I just wish they would call me. I'm still waiting to get mine.


----------



## The Wishlist (Dec 7, 2010)

Telco 2.0 seem to like it too:
http://virgintivo.blogspot.com/2011/03/telco-20-compares-virgin-medias-tivo-to.html


----------



## °Keir° (Feb 25, 2011)

Good stuff, a good read to let people know what Tivo can do as well. :up:


----------



## Major dude (Oct 28, 2002)

Brangdon said:


> Pocket-Lint review VM TiVo here.
> 
> They like it. It's a sympathetic review that hardly mentions teething problems.

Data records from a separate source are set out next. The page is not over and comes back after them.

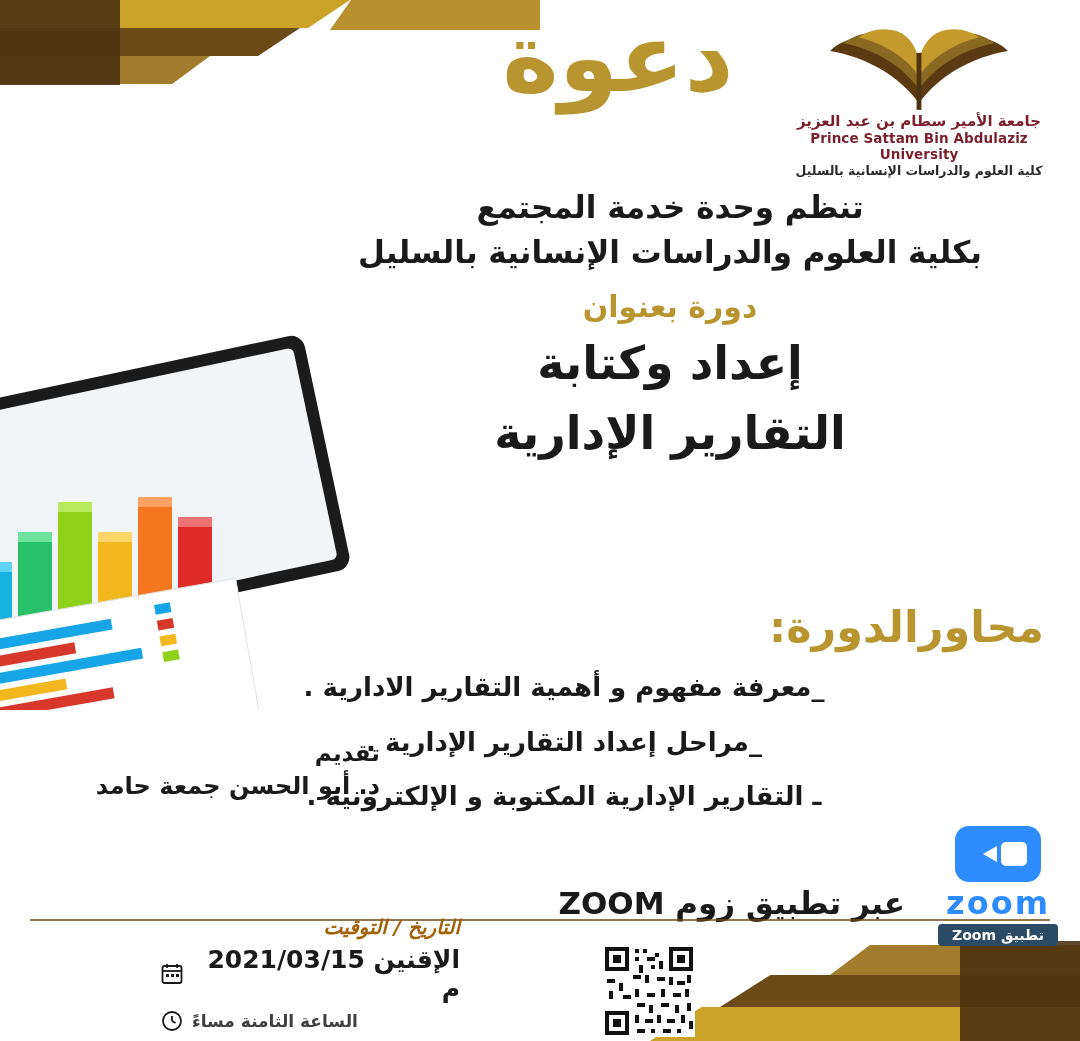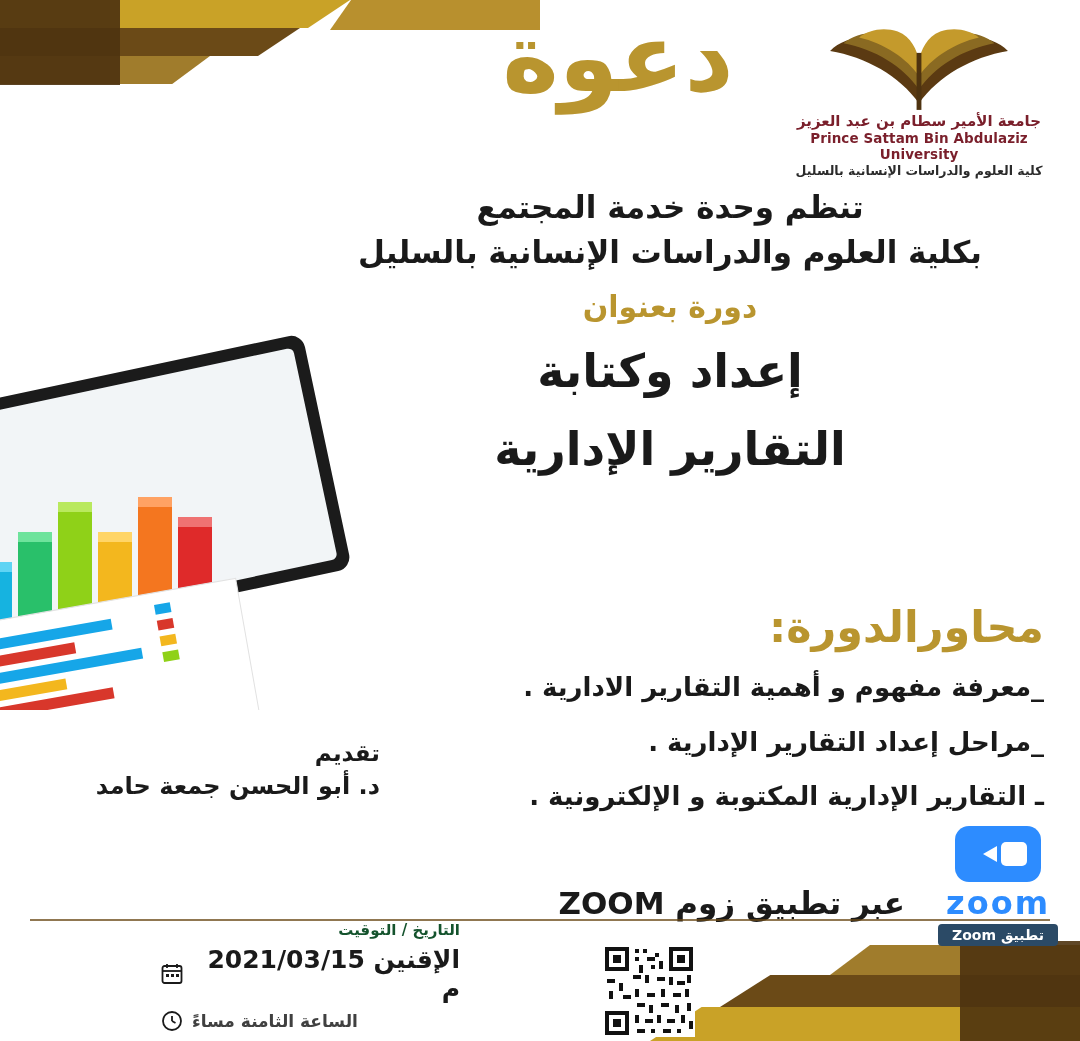--- a/index.html
+++ b/index.html
@@ -55,7 +55,7 @@
   .hdr .l1{font-size:31px;font-weight:700;color:#1a1a1a;line-height:1.45;}
   .hdr .l2{font-size:31px;font-weight:700;color:#1a1a1a;line-height:1.45;}
   .hdr .l3{font-size:30px;font-weight:700;color:#b9952f;margin-top:14px;}
-  .title{font-size:46px;font-weight:700;color:#1a1a1a;line-height:1.35;margin-top:16px;}
+  .title{font-size:46px;font-weight:700;color:#1a1a1a;line-height:1.35;margin-top:8px;}
 
   
   .axes-head{position:absolute;right:36px;top:602px;font-size:43px;font-weight:700;color:#b9952f;}

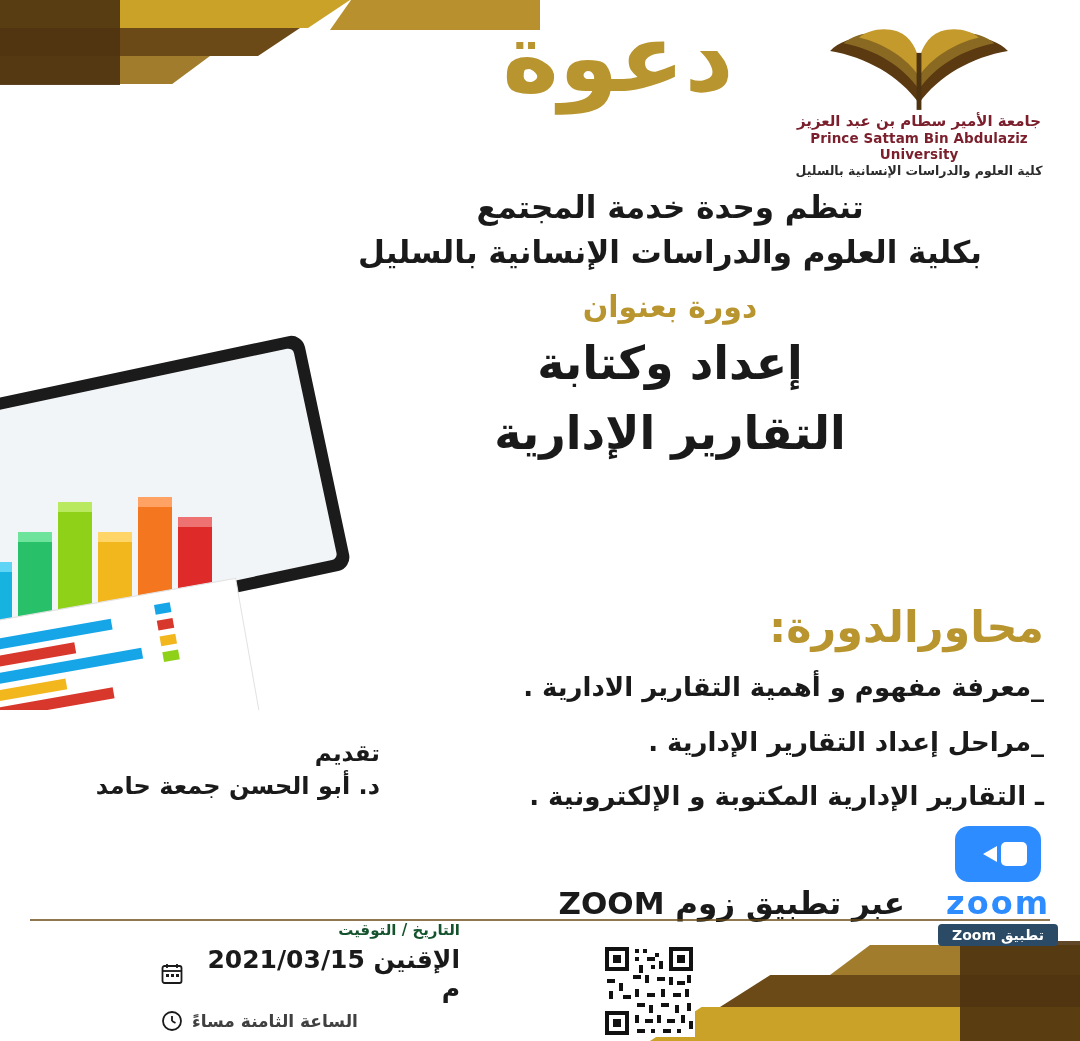--- a/index.html
+++ b/index.html
@@ -59,7 +59,7 @@
 
   
   .axes-head{position:absolute;right:36px;top:602px;font-size:43px;font-weight:700;color:#b9952f;}
-  .topics{position:absolute;right:36px;top:660px;width:960px;text-align:right;}
+  .topics{position:absolute;right:36px;top:660px;width:960px;text-align:center;}
   .topics div{font-size:26px;font-weight:700;color:#1a1a1a;line-height:2.1;}
 
   

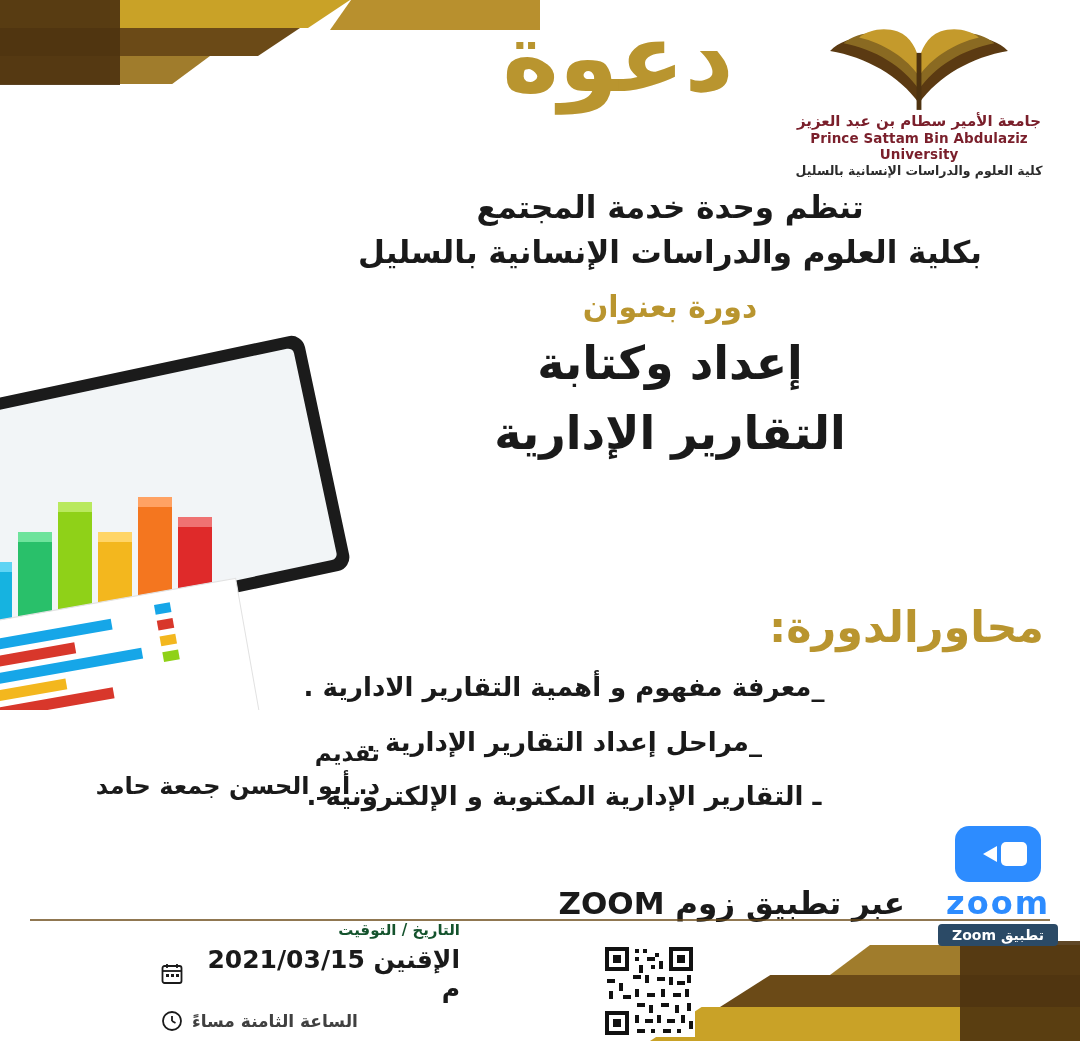--- a/index.html
+++ b/index.html
@@ -88,7 +88,7 @@
 
   
   .meta{position:absolute;right:620px;bottom:8px;width:300px;text-align:right;direction:rtl;}
-  .meta .lbl{font-size:15px;font-weight:700;color:#14532d;}
+  .meta .lbl{font-size:20px;font-weight:700;color:#a16207;font-style:italic;}
   .meta .row{display:flex;align-items:center;justify-content:flex-end;gap:8px;margin-top:6px;}
   .meta .date{font-size:25px;font-weight:700;color:#1a1a1a;}
   .meta .time{font-size:17px;font-weight:700;color:#404040;}

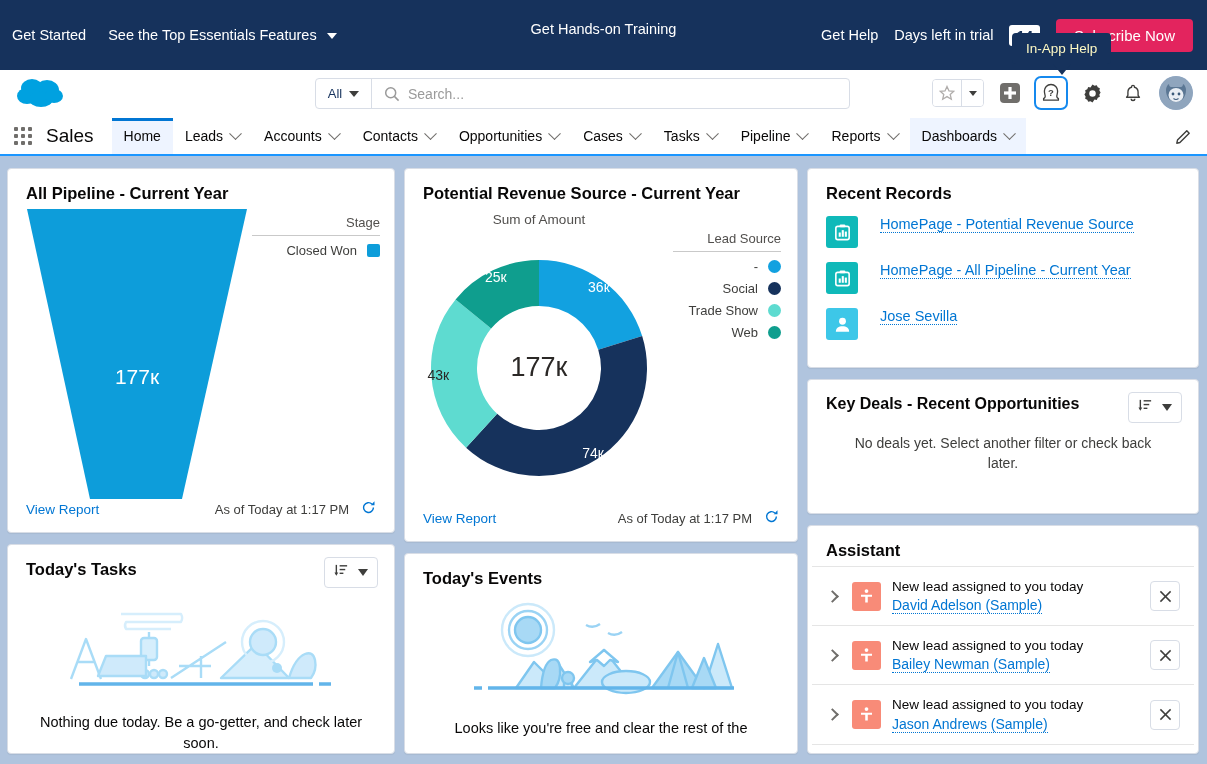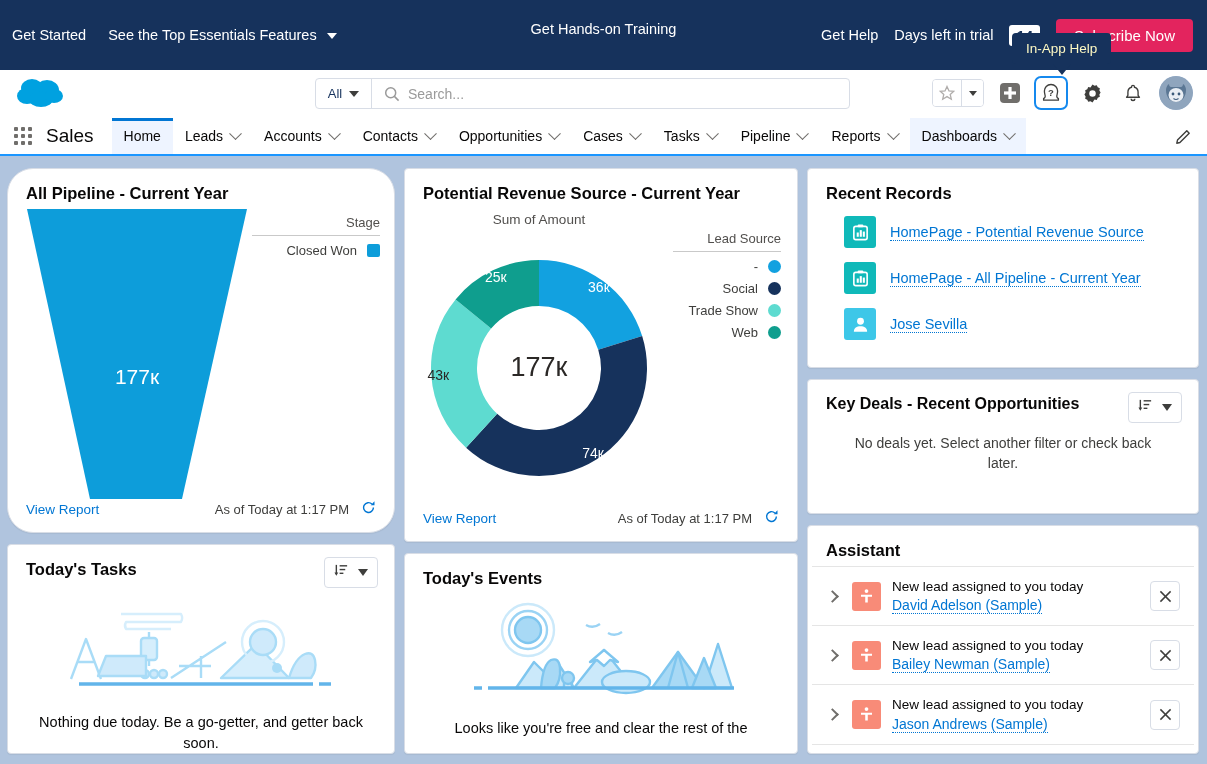--- a/index.html
+++ b/index.html
@@ -343,7 +343,7 @@
 
   <div class="col col-a">
 
-    <div class="card" style="height:374px;border-radius:26px;">
+    <div class="card" style="height:374px;">
       <div class="card-title">All Pipeline - Current Year</div>
       <div style="display:flex;padding:0 14px;">
         <div>

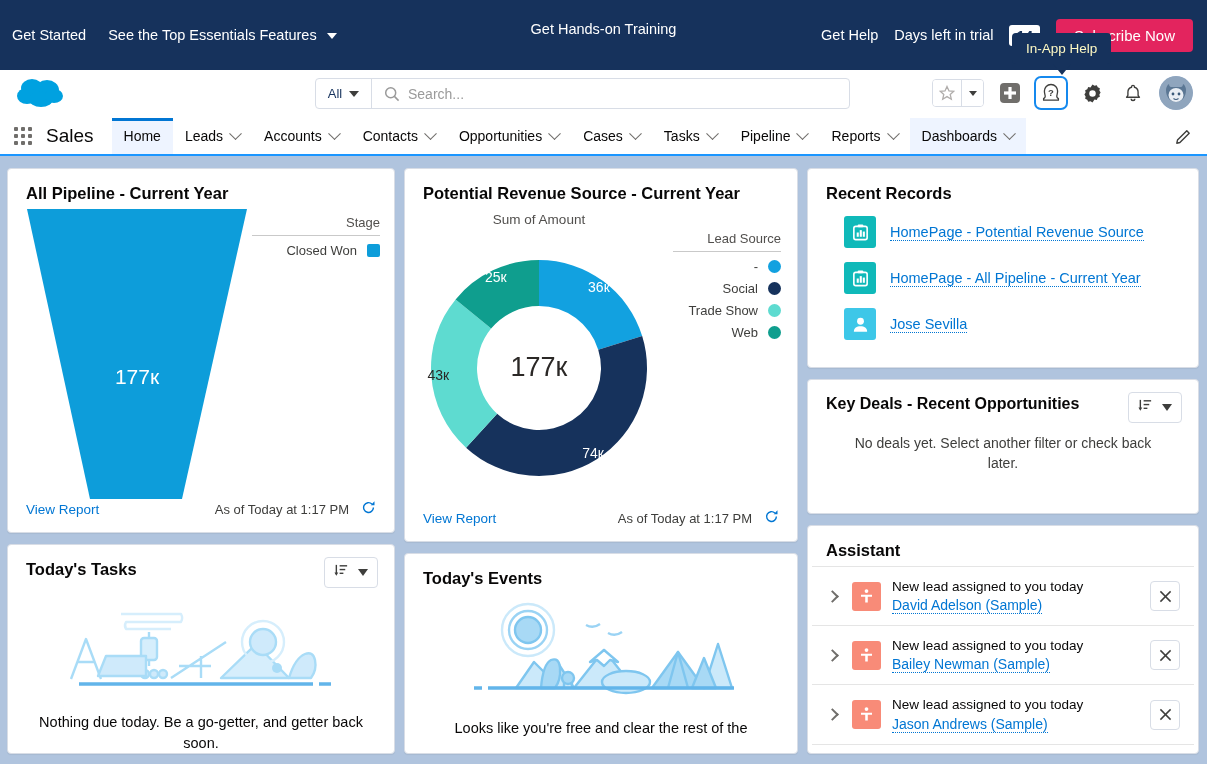--- a/index.html
+++ b/index.html
@@ -154,7 +154,7 @@
   .legend-dot { width: 13px; height: 13px; border-radius: 50%; display:inline-block; }
 
   
-  .rr-item { display: flex; align-items: center; gap: 14px; padding: 7px 18px; margin-left: 18px; }
+  .rr-item { display: flex; align-items: flex-start; gap: 22px; padding: 7px 18px; }
   .rr-icon { width: 32px; height: 32px; border-radius: 3px; display:flex; align-items:center; justify-content:center; flex: 0 0 auto;}
   .rr-link { color: #0176d3; font-size: 14.5px; cursor: pointer; border-bottom: 1px dotted #0176d3; }
 

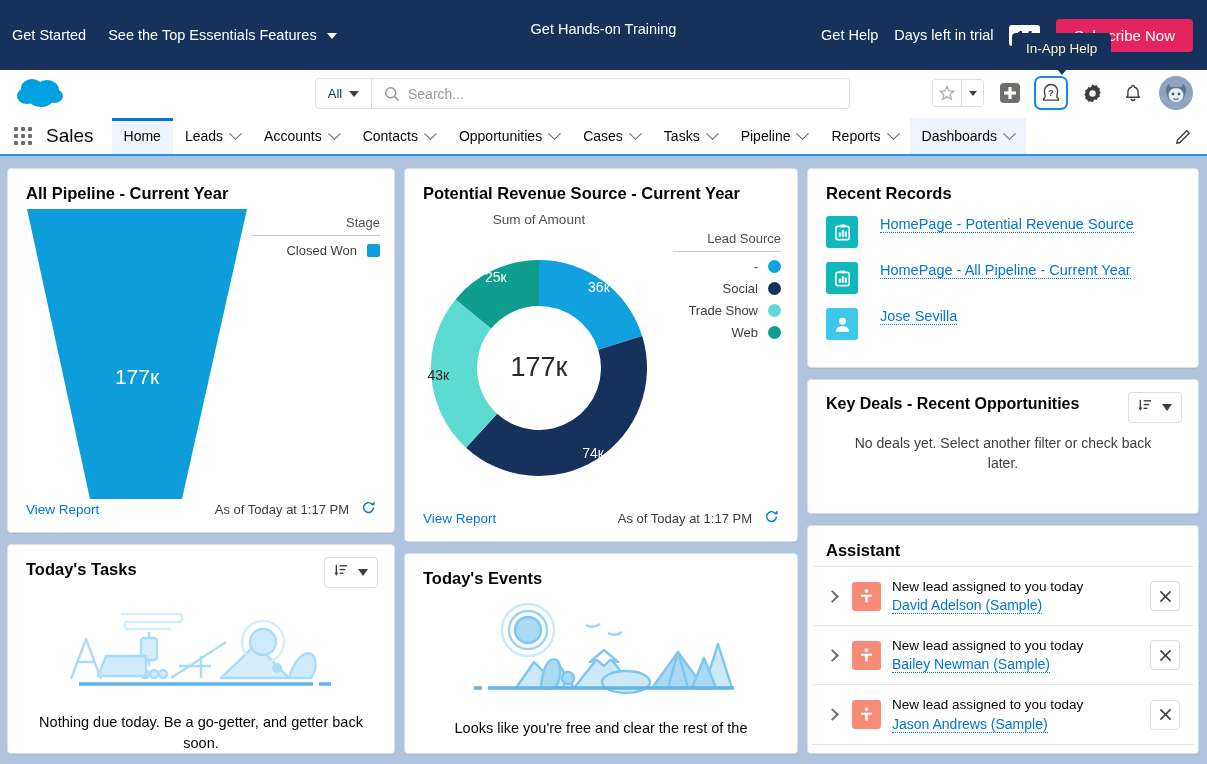--- a/index.html
+++ b/index.html
@@ -413,7 +413,7 @@
           <line x1="268" y1="90" x2="280" y2="90" stroke="#62b5ea" stroke-width="3.5"></line>
         </svg>
       </div>
-      <div class="illus-cap">Nothing due today. Be a go-getter, and getter back soon.</div>
+      <div class="illus-cap">Nothing due today. Be a go-getter, and check later soon.</div>
     </div>
   </div>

And informative, I did not know about the little 'c' meaning available in catchup.


----------



## cwaring (Feb 12, 2002)

^ Someone hasn't RTFM


----------



## kmusgrave (Oct 13, 2000)

cwaring said:


> ^ Someone hasn't RTFM


I don't know about everyone else but I didn't receive a manual with mine. Should I have done?


----------



## jodie98deg (Nov 21, 2003)

^I received a manual with mine kmusgrave.


----------



## cwaring (Feb 12, 2002)

kmusgrave said:


> I don't know about everyone else but I didn't receive a manual with mine. Should I have done?


Yes, you should really. I did. See the "Uselful Links" sticky for PDF versions


----------



## Major dude (Oct 28, 2002)

kmusgrave said:


> I don't know about everyone else but I didn't receive a manual with mine. Should I have done?


I asked but the installer did not have one. So no RFM for me and I will have to find things out for myself or ask you guys.

So while I'm at it if you stop a movie rented on demand part way through, can you come back to it later and watch something else in the meantime?


----------



## cwaring (Feb 12, 2002)

Yes. Movie rentals now last 48 hours. Not sure if it remembers where you were in the movie though as I've never bought one  This is, of course, not strictly Tivo-related


----------